[Collected data]
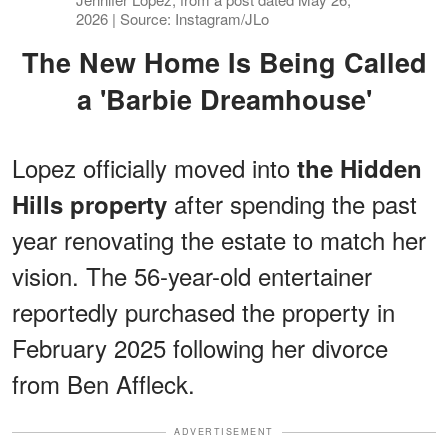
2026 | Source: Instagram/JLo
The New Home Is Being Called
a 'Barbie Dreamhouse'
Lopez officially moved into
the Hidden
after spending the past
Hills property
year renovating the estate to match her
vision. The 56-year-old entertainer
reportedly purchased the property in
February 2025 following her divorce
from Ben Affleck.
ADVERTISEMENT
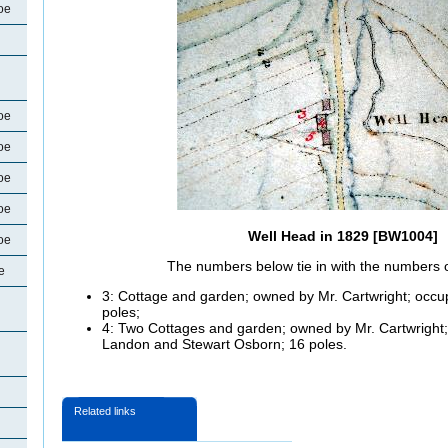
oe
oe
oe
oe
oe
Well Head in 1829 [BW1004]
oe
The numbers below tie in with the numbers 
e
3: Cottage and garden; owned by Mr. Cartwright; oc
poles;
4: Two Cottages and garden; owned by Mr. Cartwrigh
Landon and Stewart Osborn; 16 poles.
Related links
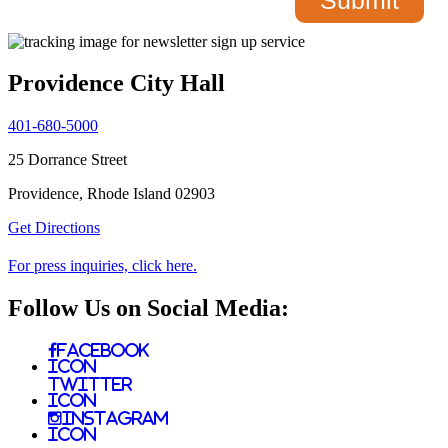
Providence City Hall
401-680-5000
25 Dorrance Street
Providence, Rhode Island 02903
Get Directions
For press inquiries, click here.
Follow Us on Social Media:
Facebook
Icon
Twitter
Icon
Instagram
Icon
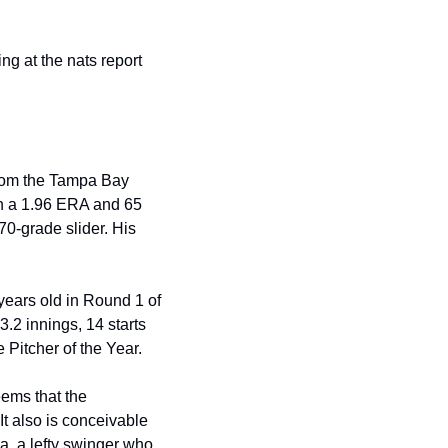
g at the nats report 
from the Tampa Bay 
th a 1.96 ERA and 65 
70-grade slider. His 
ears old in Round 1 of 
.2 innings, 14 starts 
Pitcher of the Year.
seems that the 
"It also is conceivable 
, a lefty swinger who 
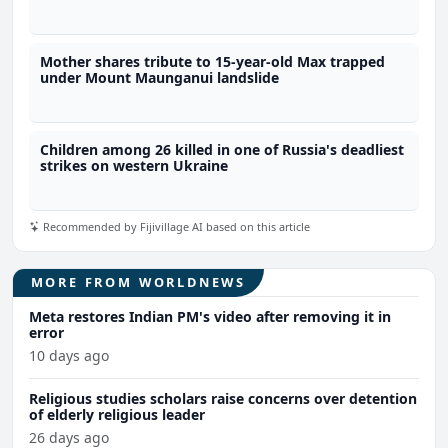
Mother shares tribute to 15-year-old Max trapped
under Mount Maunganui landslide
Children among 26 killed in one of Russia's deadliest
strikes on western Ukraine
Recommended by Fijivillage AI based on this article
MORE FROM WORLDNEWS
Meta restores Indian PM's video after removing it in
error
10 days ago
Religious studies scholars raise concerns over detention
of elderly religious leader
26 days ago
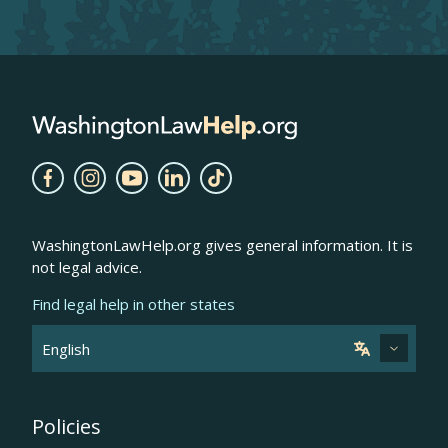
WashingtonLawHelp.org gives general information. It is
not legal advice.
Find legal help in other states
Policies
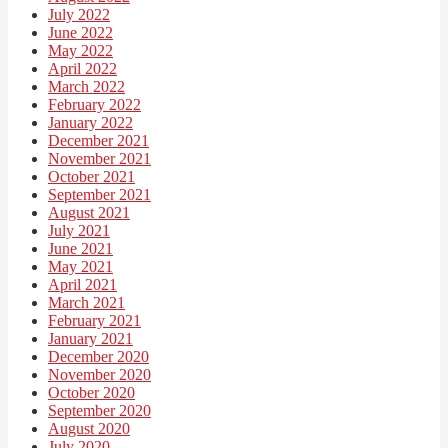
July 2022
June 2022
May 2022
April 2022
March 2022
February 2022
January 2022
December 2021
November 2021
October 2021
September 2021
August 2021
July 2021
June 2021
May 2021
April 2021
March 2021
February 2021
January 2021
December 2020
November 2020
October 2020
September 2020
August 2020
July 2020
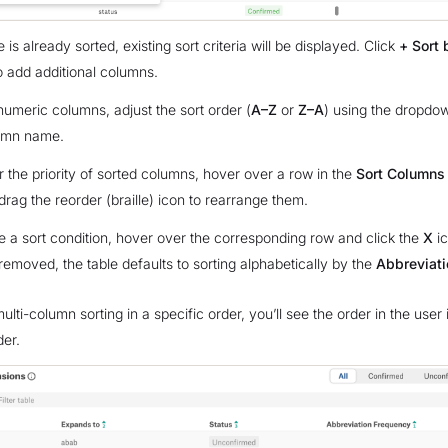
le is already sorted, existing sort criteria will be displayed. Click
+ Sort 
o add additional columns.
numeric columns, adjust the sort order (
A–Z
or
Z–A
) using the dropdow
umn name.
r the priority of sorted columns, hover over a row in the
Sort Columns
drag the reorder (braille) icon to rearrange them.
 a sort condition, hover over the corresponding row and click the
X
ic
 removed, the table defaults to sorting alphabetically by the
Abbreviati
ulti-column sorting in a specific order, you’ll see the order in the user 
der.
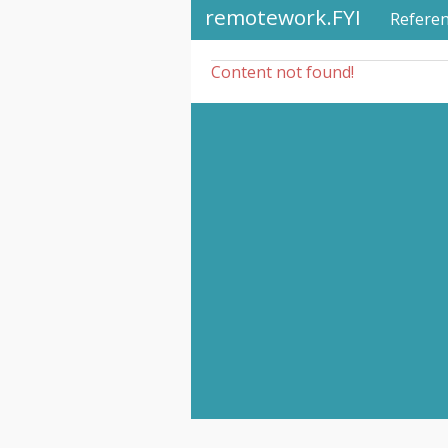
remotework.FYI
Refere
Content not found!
---
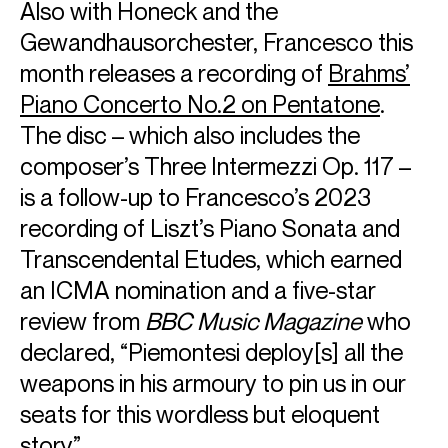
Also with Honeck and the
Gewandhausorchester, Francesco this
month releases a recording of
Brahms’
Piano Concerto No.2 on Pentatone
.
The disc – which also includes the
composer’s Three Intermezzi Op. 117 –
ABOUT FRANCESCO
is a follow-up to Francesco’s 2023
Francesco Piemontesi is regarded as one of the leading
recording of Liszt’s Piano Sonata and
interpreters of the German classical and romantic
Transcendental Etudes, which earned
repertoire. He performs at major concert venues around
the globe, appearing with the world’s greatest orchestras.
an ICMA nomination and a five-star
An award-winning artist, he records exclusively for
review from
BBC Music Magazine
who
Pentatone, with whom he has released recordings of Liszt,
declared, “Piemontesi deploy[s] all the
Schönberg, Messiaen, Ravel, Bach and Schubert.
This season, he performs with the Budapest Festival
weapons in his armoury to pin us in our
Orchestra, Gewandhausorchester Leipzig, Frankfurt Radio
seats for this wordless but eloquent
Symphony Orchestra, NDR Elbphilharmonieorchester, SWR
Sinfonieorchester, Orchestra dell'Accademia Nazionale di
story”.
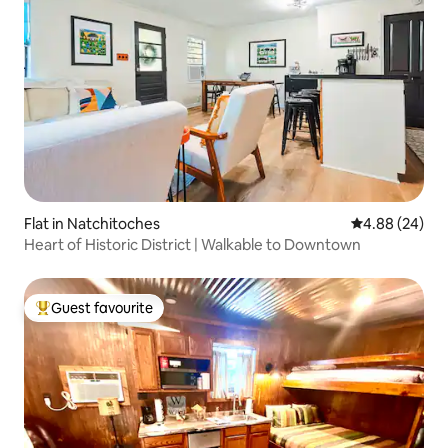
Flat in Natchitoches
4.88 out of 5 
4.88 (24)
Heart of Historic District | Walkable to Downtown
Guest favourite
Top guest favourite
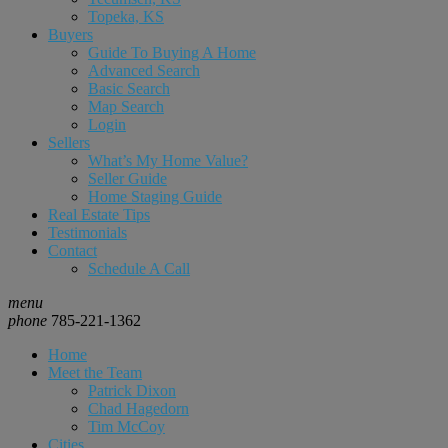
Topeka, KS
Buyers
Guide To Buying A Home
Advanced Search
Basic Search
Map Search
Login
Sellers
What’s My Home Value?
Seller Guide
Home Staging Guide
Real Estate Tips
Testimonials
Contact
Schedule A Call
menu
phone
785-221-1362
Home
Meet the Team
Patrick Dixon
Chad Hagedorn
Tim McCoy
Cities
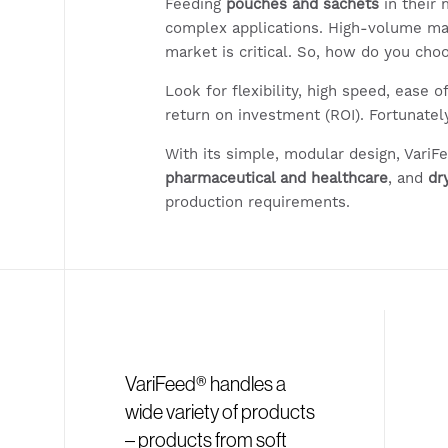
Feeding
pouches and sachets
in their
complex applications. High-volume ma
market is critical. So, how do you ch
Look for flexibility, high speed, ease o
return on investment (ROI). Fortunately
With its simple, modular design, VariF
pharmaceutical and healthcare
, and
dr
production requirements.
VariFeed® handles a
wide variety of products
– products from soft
---
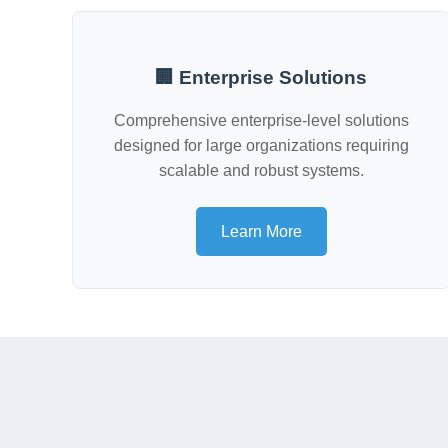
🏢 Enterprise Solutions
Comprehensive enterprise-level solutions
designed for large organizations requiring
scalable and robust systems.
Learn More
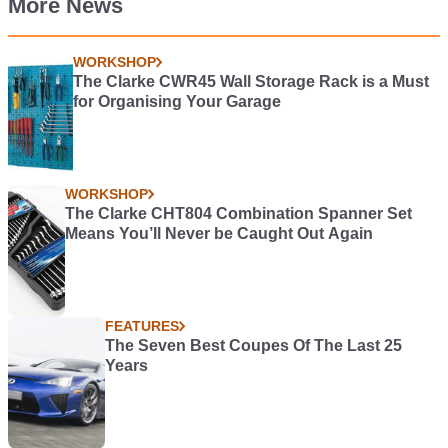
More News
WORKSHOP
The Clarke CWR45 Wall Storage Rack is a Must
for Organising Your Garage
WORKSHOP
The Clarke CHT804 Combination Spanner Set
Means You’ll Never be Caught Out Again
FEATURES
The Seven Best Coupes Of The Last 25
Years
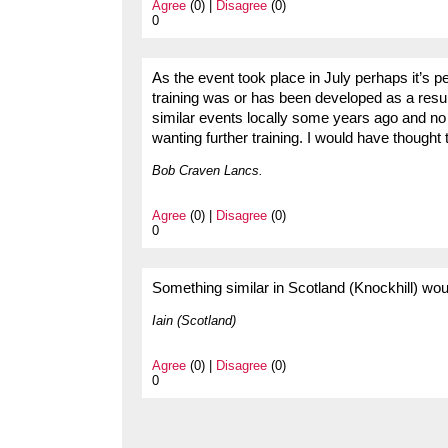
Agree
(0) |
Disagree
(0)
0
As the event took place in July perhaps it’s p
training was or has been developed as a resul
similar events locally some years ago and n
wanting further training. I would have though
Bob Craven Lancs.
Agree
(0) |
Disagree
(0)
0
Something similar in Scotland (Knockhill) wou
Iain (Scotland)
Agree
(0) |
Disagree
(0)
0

# Task to carry out
Every line from the one with "Patrick Dixon" through the one with "products from soft" is to be reproduced exactly as written above, and the pictures are to be dropped.

# Solution for this problem
Patrick Dixon
Chad Hagedorn
Tim McCoy
Cities
Feeding
pouches and sachets
in their
complex applications. High-volume ma
market is critical. So, how do you ch
Look for flexibility, high speed, ease o
return on investment (ROI). Fortunately
With its simple, modular design, VariF
pharmaceutical and healthcare
, and
dr
production requirements.
VariFeed® handles a
wide variety of products
– products from soft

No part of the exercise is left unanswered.